According to Levin, because of its near- perfect rate of success in the modern civilized world, war will likely remain in popular use for the foreseeable future.

"We've come a long way from hashing out our differences around a fire," Levin said. "With the long-range nuclear missile technology we possess today, I wouldn't be surprised if, in a few short years, war solves the problems of mankind once and for all."

Sports: The late 1940s and '50s saw a role reversal unprecedented in the history of sport, as African-Americans—once thought incapable of physically competing against whites—began dominating playing fields to such an extent that their athletic skills soon came to be seen as their only contribution to society.

"Blacks have no chance against whites on the baseball diamond. They simply don't have what it takes to make the effort," Boston Red Sox owner Tom Yawkey told The Boston Globe in April 1947, echoing the nation's sentiments as Jackie Robinson made his major-league debut.

But two months into the season, Yawkey gave a follow-up interview in which he once more crystallized the thoughts of white America, saying, "Well, naturally, Robinson is out there running faster, jumping higher, and hitting the ball farther. Blacks are, if nothing else, more athletically gifted than whites. Sports is what they're good at."

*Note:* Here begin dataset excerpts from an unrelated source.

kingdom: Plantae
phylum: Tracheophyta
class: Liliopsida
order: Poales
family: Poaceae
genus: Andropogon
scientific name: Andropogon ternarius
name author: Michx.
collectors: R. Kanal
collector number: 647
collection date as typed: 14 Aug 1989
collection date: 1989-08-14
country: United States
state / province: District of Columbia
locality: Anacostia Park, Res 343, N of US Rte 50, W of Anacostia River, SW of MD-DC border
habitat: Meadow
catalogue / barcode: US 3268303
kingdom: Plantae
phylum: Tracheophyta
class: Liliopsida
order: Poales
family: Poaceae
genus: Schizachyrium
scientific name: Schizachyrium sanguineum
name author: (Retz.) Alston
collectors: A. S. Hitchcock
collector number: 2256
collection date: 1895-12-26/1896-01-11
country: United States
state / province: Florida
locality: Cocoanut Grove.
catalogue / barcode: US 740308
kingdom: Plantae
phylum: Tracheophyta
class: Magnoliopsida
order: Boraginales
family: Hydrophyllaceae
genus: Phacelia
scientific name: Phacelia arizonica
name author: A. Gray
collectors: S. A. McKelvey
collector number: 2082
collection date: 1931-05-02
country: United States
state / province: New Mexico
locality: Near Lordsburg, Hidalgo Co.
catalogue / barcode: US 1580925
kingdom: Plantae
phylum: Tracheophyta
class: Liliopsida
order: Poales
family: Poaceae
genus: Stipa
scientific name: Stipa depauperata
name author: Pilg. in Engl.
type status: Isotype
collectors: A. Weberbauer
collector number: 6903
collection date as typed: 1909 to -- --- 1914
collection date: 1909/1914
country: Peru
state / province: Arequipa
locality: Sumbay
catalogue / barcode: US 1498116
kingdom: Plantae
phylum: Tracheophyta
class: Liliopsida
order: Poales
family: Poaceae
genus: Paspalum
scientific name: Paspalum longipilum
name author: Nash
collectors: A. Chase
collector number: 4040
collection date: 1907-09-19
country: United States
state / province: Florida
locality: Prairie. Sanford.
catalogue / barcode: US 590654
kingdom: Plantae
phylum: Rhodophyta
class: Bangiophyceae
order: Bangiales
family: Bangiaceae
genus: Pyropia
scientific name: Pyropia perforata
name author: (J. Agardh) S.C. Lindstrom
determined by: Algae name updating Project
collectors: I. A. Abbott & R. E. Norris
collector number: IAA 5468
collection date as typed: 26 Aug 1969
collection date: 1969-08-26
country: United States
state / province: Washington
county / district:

This changing viewpoint was soon echoed by notable sports figures, politicians, typical American citizens, Ku Klux Klan members, and University of Kentucky basketball coach Adolph Rupp, who for years had refused to recruit black players because of their alleged unsuitability for athletics. After losing the 1966 NCAA Championship game to an all-black Texas Western team, however, Rupp said that the loss didn't surprise him.

"Blacks have a clear physical advantage over whites because their years of slavery made them genetically stronger and more athletic," Rupp said after the 72-65 defeat. "But they'll never be great doctors and lawyers. They don't have the mental capacity for something like that."

"I'll put it this way," Rupp added. "We'll never see a black head coach, team owner, or president of the United States."

At the time, certain controversial figures also claimed that blacks tended to display a certain talent for music, although most of them admitted that said music was only palatable when interpreted by white American or British artists.